L'étrange pays, le neuvième album de l'inclassable de la chanson québécoise, nous le ramène en mode guitare-voix avec de nouvelles chansons enregistrées à l'extérieur, en direct, le jour autant que la nuit. Il s'en est remis à un équipement minimaliste, analogique et acoustique pour le concevoir, en réaction à ce qu'il appelle la culture « de la mise à jour, de l'application et du pop-up ». Jean Leloup parle à Catherine Perrin de son besoin de toujours avoir une guitare à proximité.

« Peut-être que je suis claustrophobe, mais je n’ai pas eu le temps de m’en rendre compte, souligne l’artiste au sujet de son parcours. Jeune, j’ai travaillé dans des trucs, mais bon Dieu, j’aimais ça, jouer de la guitare. À un moment donné, j’ai comme compris que des gens avaient réussi à vivre en jouant de la guitare et en chantant. Je n’avais jamais pensé à ça. J’ai dit : "OK, je vais essayer de composer des chansons, et peut-être que je vais réussir à vivre de ça". »

Selon lui, L’étrange pays est un reflet de sa façon de composer. « Je peux travailler dehors, je peux travailler sur un balcon.

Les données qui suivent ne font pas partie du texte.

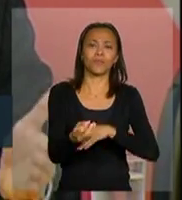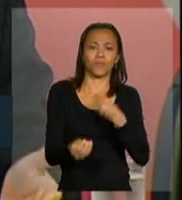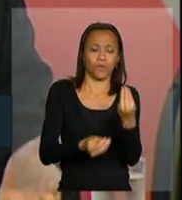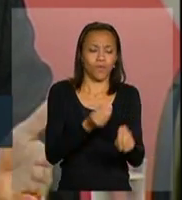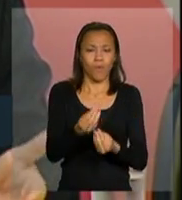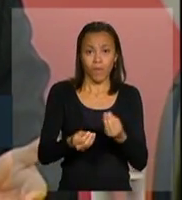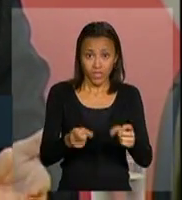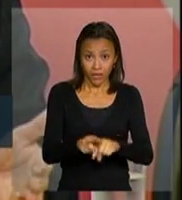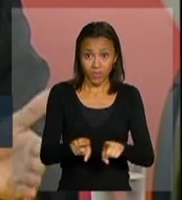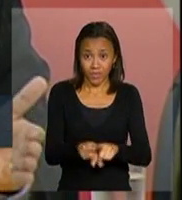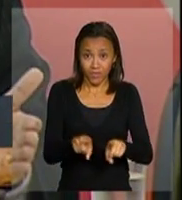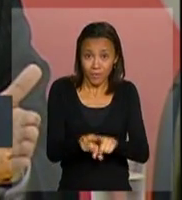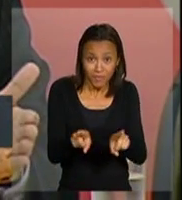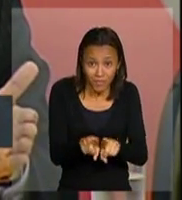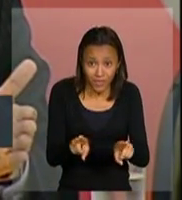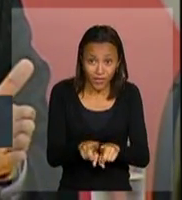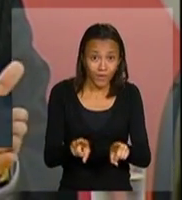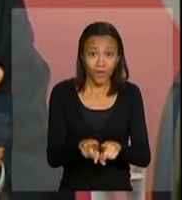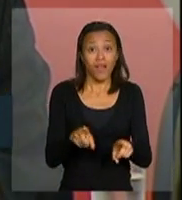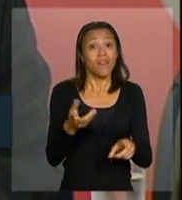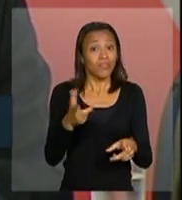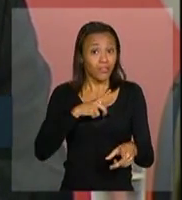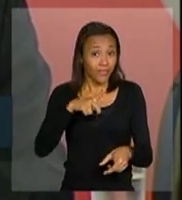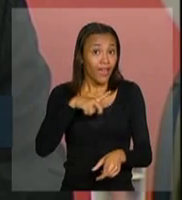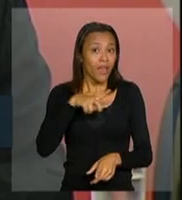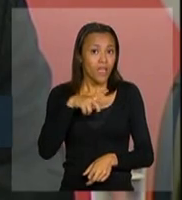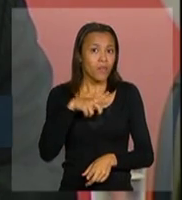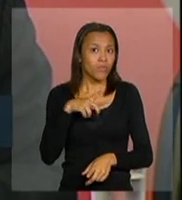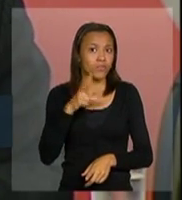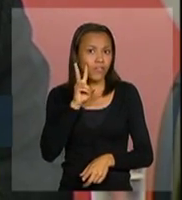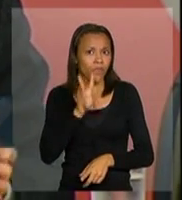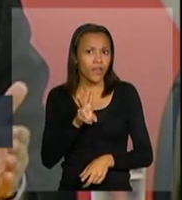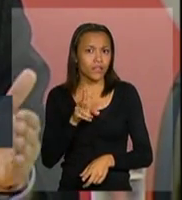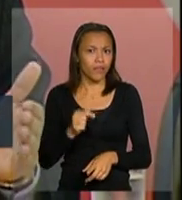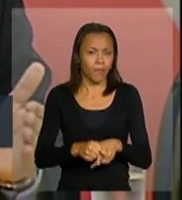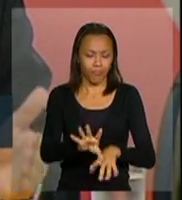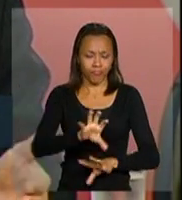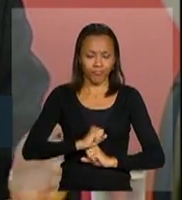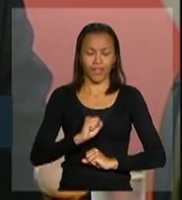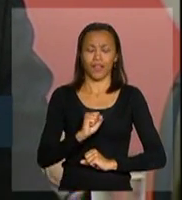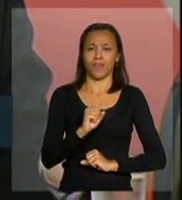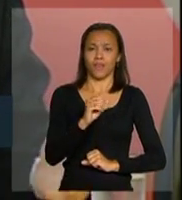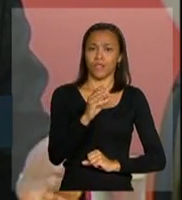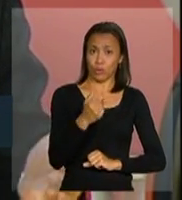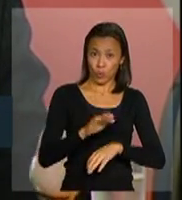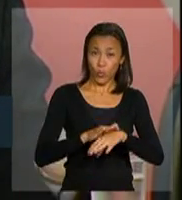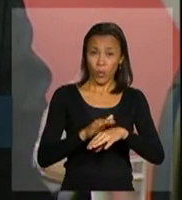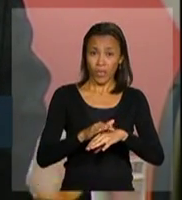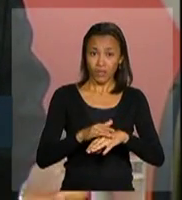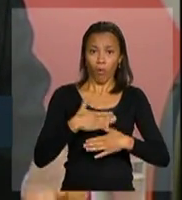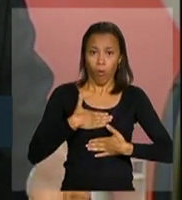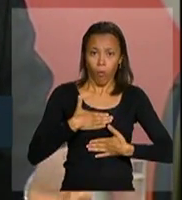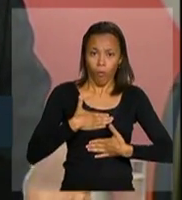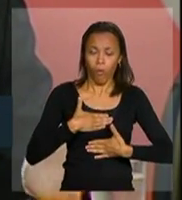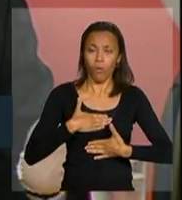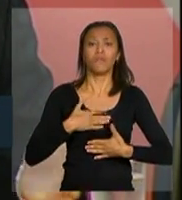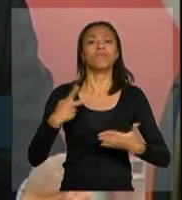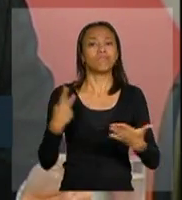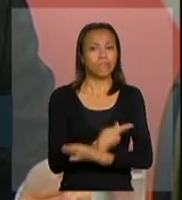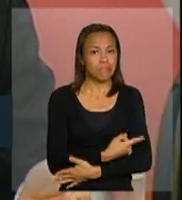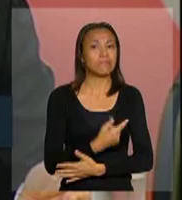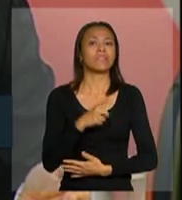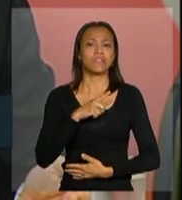mas, sobretudo, nós temos detectado isso em relação também à tuberculose, que algumas populações fortemente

Je ne suis pas obligé d’aller dans un endroit… L’endroit, c’est la guitare. Alors, je me promène avec une guitare, et j’ai du fun. »

Ça n’arrive pas que je voyage sans guitare. Il y toujours des guitares. J’ai des guitares "stashées". C’est comme des souliers... Si je n’avais pas de souliers, je serais comme embêté.

Jean Leloup

Capter le meilleur

En enregistrant un disque en nomade, il espérait saisir des moments d’inspiration comme il n’avait jamais pu le faire auparavant. « Je me suis dit : "Je n’ai jamais enregistré un disque comme il vient, comme quand je joue sur des balcons, ou quand je me promène." Mes meilleurs moments de musique, je ne les ai jamais enregistrés. Je ne peux pas aller les faire en studio, parce que [je peux passer] deux heures à jouer le même accord. C’est trop emmerdant pour un technicien de son. »

La guerre de Leloup

Pour lui, la spontanéité est assiégée : « On est sous l’attaque du merge de l’application et de la mise à jour. On est [sous] une grande attaque. […] Mise à jour inc., Application inc. et Pop-up ont décidé de se mettre ensemble pour former un consortium et nous bombarder plus. »

Le numérique? Très peu pour lui : « C’était une belle invention, mais c’est épouvantable. Écoute, c’est épouvantable. Ça n’a pas de bon sens. C’est laid, leurs sites. C’est moche. C’est épouvantable que ce soit moche. »

Leloup et les bêtes

Des chiens aux pélicans, les animaux l’inspirent. Interrogé sur ce qu’il dirait à une baleine s’il avait l’occasion d’en rencontrer une, il rétorque : « Franchement, je pense que je prendrais ça relax, au début, vu qu’on ne se connaît pas. Je dirais : "Salut, ça va? Comment ça se déroule?" J’imagine […] qu’on serait obligés de se donner des nouvelles. Je pense que je me débrouillerais pour savoir ce qui se passe dans sa vie [et] si on peut se rendre service. »


L’album L’étrange pays paraîtra le 24 mai.